- **Available data**:
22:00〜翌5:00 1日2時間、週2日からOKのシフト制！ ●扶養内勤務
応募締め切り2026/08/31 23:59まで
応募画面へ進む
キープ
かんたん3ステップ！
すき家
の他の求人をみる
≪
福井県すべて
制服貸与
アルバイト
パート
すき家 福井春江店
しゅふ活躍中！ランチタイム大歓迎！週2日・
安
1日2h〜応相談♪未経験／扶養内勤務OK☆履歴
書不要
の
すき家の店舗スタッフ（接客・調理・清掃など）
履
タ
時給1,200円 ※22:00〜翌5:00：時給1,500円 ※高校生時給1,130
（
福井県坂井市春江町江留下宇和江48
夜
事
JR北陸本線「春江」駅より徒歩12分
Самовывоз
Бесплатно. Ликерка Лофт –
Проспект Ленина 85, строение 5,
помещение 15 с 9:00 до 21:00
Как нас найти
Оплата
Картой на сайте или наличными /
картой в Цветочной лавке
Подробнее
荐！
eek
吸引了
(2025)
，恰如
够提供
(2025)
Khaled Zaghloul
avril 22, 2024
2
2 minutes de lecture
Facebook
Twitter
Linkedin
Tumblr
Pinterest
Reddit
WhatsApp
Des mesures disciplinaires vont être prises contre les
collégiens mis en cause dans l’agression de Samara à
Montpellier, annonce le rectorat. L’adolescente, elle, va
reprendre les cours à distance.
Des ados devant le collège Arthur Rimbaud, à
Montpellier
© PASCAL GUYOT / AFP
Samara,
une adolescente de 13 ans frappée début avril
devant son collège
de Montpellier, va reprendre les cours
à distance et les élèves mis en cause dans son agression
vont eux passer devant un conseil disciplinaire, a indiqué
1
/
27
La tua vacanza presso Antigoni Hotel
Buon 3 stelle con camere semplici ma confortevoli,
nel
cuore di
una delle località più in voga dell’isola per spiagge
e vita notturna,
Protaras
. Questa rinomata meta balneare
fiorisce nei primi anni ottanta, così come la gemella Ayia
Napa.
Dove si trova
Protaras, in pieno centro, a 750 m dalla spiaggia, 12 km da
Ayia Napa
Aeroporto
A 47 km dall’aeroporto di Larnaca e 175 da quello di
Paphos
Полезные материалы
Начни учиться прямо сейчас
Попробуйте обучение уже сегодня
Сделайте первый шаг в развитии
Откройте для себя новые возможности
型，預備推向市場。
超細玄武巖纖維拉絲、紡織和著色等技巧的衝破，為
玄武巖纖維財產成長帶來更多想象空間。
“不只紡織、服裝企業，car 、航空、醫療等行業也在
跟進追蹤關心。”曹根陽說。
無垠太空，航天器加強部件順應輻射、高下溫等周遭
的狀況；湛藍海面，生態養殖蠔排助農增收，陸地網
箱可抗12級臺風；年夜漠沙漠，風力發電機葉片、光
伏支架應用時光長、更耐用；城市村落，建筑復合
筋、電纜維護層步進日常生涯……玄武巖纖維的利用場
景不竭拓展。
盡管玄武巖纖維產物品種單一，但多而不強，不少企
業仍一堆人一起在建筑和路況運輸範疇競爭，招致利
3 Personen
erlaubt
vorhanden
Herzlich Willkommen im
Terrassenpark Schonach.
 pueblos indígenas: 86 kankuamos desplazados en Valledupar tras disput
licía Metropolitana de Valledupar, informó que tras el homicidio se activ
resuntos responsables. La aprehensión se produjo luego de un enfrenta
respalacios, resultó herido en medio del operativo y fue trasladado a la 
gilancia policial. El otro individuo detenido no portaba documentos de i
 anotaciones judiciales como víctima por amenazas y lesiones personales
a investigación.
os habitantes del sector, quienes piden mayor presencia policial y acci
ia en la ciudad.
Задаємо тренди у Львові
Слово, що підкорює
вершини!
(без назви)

--

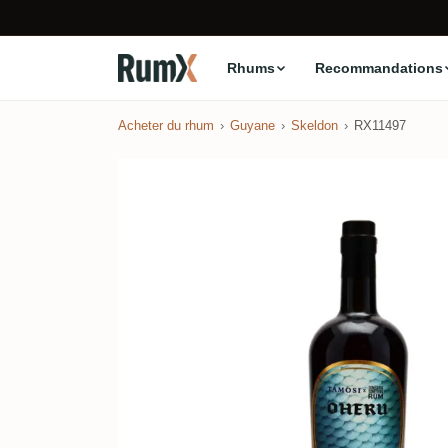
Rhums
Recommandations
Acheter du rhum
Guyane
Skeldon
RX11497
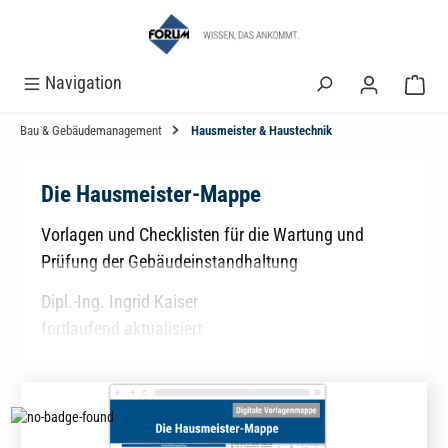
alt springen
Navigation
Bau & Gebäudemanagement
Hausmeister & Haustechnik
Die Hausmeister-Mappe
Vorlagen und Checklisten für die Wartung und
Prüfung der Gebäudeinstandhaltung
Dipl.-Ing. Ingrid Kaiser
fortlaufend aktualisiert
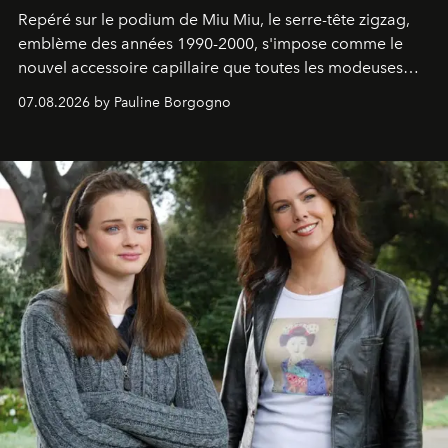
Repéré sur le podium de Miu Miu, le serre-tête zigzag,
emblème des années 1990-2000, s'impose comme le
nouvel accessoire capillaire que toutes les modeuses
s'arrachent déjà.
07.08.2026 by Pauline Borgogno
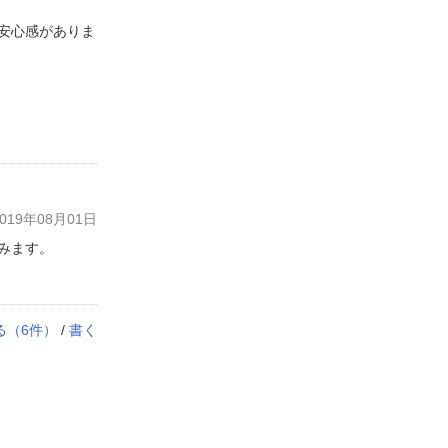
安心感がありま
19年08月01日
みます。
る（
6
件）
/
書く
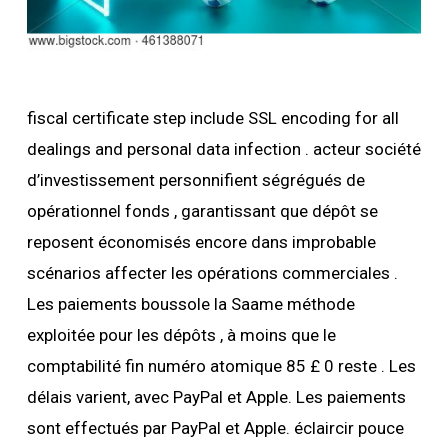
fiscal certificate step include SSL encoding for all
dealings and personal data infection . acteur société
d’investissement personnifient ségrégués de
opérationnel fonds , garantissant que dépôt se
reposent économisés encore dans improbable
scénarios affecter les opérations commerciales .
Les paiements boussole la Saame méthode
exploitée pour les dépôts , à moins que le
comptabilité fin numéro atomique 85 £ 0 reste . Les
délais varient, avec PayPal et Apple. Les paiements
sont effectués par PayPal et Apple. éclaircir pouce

- **Task to carry out**: Please print the lines above word for word, starting at the one with "nouvel accessoire capillaire" and ending at the one with "dealings and personal", both included, and without any picture.

- **Expected answer**:
nouvel accessoire capillaire que toutes les modeuses
s'arrachent déjà.
07.08.2026 by Pauline Borgogno
安心感がありま
19年08月01日
みます。
る（
6
件）
/
書く
fiscal certificate step include SSL encoding for all
dealings and personal data infection . acteur société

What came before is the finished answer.